Passing Cars
17 Apr, 2021Problem
A non-empty array A consisting of N integers is given. The consecutive elements of array A represent consecutive cars on a road.
Array A contains only 0s and/or 1s:
- 0 represents a car traveling east,
- 1 represents a car traveling west.
The goal is to count passing cars. We say that a pair of cars (P, Q), where 0 ≤ P < Q < N, is passing when P is traveling to the east and Q is traveling to the west.
For example, consider array A such that:
A[0] = 0
A[1] = 1
A[2] = 0
A[3] = 1
A[4] = 1We have five pairs of passing cars: (0, 1), (0, 3), (0, 4), (2, 3), (2, 4).
Write a function:
function solution(A);that, given a non-empty array A of N integers, returns the number of pairs of passing cars.
The function should return −1 if the number of pairs of passing cars exceeds 1,000,000,000.
For example, given:
A[0] = 0
A[1] = 1
A[2] = 0
A[3] = 1
A[4] = 1the function should return 5, as explained above.

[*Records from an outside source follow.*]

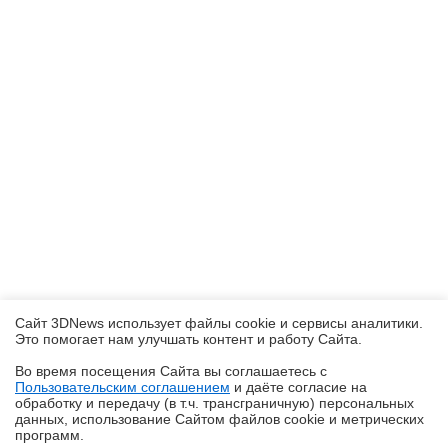
Сайт 3DNews использует файлы cookie и сервисы аналитики.
Это помогает нам улучшать контент и работу Cайта.
Во время посещения Cайта вы соглашаетесь с
Пользовательским соглашением
и даёте согласие на
✖
обработку и передачу (в т.ч. трансграничную) персональных
данных, использование Cайтом файлов cookie и метрических
программ.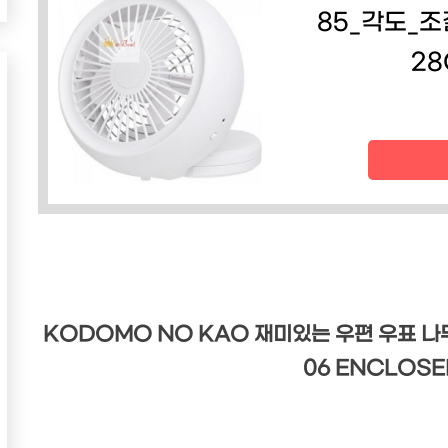
85_각도_
28
KODOMO NO KAO 재미있는 우편 우표 나무
06 ENCLOS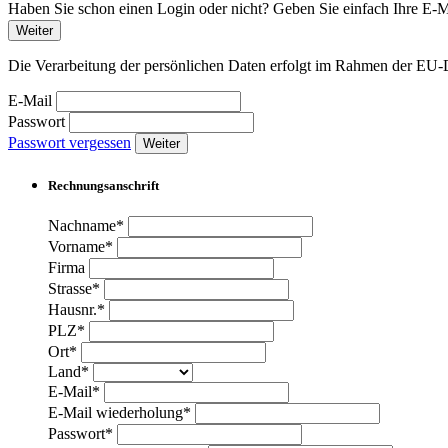
Haben Sie schon einen Login oder nicht? Geben Sie einfach Ihre E-Ma
Weiter
Die Verarbeitung der persönlichen Daten erfolgt im Rahmen der 
E-Mail
Passwort
Passwort vergessen
Weiter
Rechnungsanschrift
Nachname*
Vorname*
Firma
Strasse*
Hausnr.*
PLZ*
Ort*
Land*
E-Mail*
E-Mail wiederholung*
Passwort*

Write an efficient algorithm for the following assumptions:
- N is an integer within the range [1..100,000];
- each element of array A is an integer that can have one of the following values: 0, 1.
My Solution
failed O(N ** 2)
function solution(A) {
let pairs = [];
for (let i in A) {
if (A[i] === 0) {
pairs.push(...A.slice(i, A.length));
}
}
let cnt = 0;
for (let i of pairs) {
if (i === 1) cnt++;
}
if (cnt > 1000000000) return -1;
return cnt;
}success O(N)
function solution(A) {
let pairsCount = 0;
let incCounter = 0;
for (let i = 0; i < A.length; i++) {
// If current car is east bound, increment the counter by 1
// next time onwards, when westbound car comes, par count would be increased by increased counter
if (A[i] === 0) {
incCounter++;
} else {
pairsCount += incCounter;
}
}
return pairsCount <= 1000000000 ? pairsCount : -1;
}